Deadlock on Query during parallel tests

Hello,

Since Dgraph 1.1.1 and also with Dgraph 1.2.0rc1, several go routines of my parallel tests regularly get stuck at txn.Query()
At the deepest of the stack, they stuck at grpc/internal/transport.(*Stream).waitOnHeader()

I have no clue why it happens, and it is hard to give you a simple example to reproduce the lock.
What could cause that? How can I get debug info about it?

Thanks.

Another info: Some other routines are locked on a short (4sec) time.Sleep()
With my Goland IDE, if I pause the debugger, then put a breakpoint just after one of these time.Sleep(), then resume execution, then it never reaches the breakpoint!
How could that be possible?

Could you share the logs for alpha(s), that’d help.

Thank you for the logs, I am looking into this issue. It is possible that alpha is stuck and not responding to queries. I will keep you posted with the progress.

1 Like

Are you using GraphQL endpoint by any chance?
I see an error log though that seems unrelated. We are looking into that in any case.
The logs are of around 1 min. I can see that an alter request is issued which would block normal reads. Are you still not able to query anything on the cluster?

I don’t use the graphql endpoint.
The alter request is because I set the schema at the beginning, I suppose.

My program is stuck when it happens. But I could try querying from ratel. I don’t have a cluster, only one instance.

I won’t be able to do any tests shortly as I’m out and it’s night here.

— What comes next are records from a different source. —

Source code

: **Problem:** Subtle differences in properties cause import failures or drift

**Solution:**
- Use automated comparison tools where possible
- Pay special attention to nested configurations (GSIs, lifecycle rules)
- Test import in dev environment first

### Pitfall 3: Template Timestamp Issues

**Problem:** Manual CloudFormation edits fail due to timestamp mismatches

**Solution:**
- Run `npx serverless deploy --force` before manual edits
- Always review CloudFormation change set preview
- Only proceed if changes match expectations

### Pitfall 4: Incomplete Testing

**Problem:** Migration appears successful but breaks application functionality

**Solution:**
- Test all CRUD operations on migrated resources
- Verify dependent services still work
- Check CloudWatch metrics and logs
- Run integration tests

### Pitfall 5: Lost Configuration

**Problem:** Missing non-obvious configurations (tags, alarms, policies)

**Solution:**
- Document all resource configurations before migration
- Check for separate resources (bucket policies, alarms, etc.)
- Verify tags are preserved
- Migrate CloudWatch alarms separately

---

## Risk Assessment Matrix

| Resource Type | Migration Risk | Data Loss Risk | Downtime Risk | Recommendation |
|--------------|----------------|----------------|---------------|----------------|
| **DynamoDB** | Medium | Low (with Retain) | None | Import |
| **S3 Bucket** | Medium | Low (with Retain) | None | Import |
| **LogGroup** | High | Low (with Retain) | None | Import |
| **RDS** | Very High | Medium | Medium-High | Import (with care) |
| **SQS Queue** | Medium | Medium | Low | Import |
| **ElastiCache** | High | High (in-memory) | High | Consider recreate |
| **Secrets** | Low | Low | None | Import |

I confirm I can run ratel queries and get responses during the deadlock.

That means, alpha is doing fine. Either something is off with the network, or there is an issue in your code. Happy to look at your code if it is possible for you to share it.

When some txn.Query() are locked, if I run their queries by hand on ratel it works.
But how could my code be responsible of txn.Query() being stuck?

When the deadlock appears, alpha logs lots of

13436 admin.go:214] Error processing GraphQL schema: input:1: Unexpected Name "_STAR_ALL"

multiple times per seconds.
What does it mean?

That’s not related and I think this warning has been fixed in the latest master.

Could you try with latest master and let us know whether you are still seeing this issue. Thanks

Just tried with master but still get stuck.

Maybe dGraph is not involved as when it happens EVERY routines are stuck.
If I set a debugger breakpoint at the next instruction of any routine, it is never reached.
I have one CPU at 100%.

I tried to run dgraph alpha source code as a project in my IDE, run in debug mode and then pause the program when it happens, and the result is the CPU activity stopping. So it looks like related to my client AND dGraph alpha.
Doing the same with dGraph zero didn’t not paused the CPU activity.

I narrowed down the problem to an upsert request that sometimes causes the lock:

Query:
{
	no_games as var(func:type(Word)) @filter(NOT has(~word))

	few_games as var(func:le(count(~word), 20)) {
		games1 as count(~word)
		~word {
			overlap as count(word_overlap)
			date as count(finished_at)
		}
		overlaps1 as sum(val(overlap))
		dates as sum(val(date))
		overlaps2 as math(cond(dates == 0, 10, cond(overlaps1 == 0, 0.5, overlaps1)))
		games2 as math(cond(games1 == 0, 0.1, 1.0*games1))
		few_games_score as math(overlaps2/(games2*games2))
	}

	old_scores as var(func:ge(recent_weight, 0)) @filter(NOT uid(no_games, few_games))
}
Mutations: [
	set_json:"{\"uid\":\"uid(no_games)\",\"recent_weight\":\"100\"}"
	set_json:"{\"uid\":\"uid(few_games)\",\"recent_weight\":\"val(few_games_score)\"}"
	delete_json:"{\"uid\":\"uid(old_scores)\",\"recent_weight\":null}"
]

Removing second set_json prevents the lock: {"uid":"uid(few_games)","recent_weight":"val(few_games_score)"}"

Note that the lock doesn’t happen on that request but a few seconds later even if it seems to be that request that implies the lock.

I also tried to split this upsert into individual query, mutation and mutate delete operations, in a single transaction or in individual transactions but without success.

New info: The lock is related to the recent_weight predicate which is defined like that:

recent_weight:	 		float			@index(float)			.

And when I query it with an orderdesc in a big query including:

word_0_0 as var(func: ge(recent_weight, 0), first: 8, orderdesc: recent_weight) @filter(((NOT uid("0x51a9","0x51ad","0x3580b8","0x358527")) AND NOT uid("0x51bc","0x51af")))

If I remove the orderdesc, I don’t have any more lock.

Is it possible for you to provide a sequence of steps to reproduce the issue along with example dataset if possible? I tried with your query and a simple dataset. Worked fine for me here. Happy to look into the issue further then. Thanks for trying to figure it out.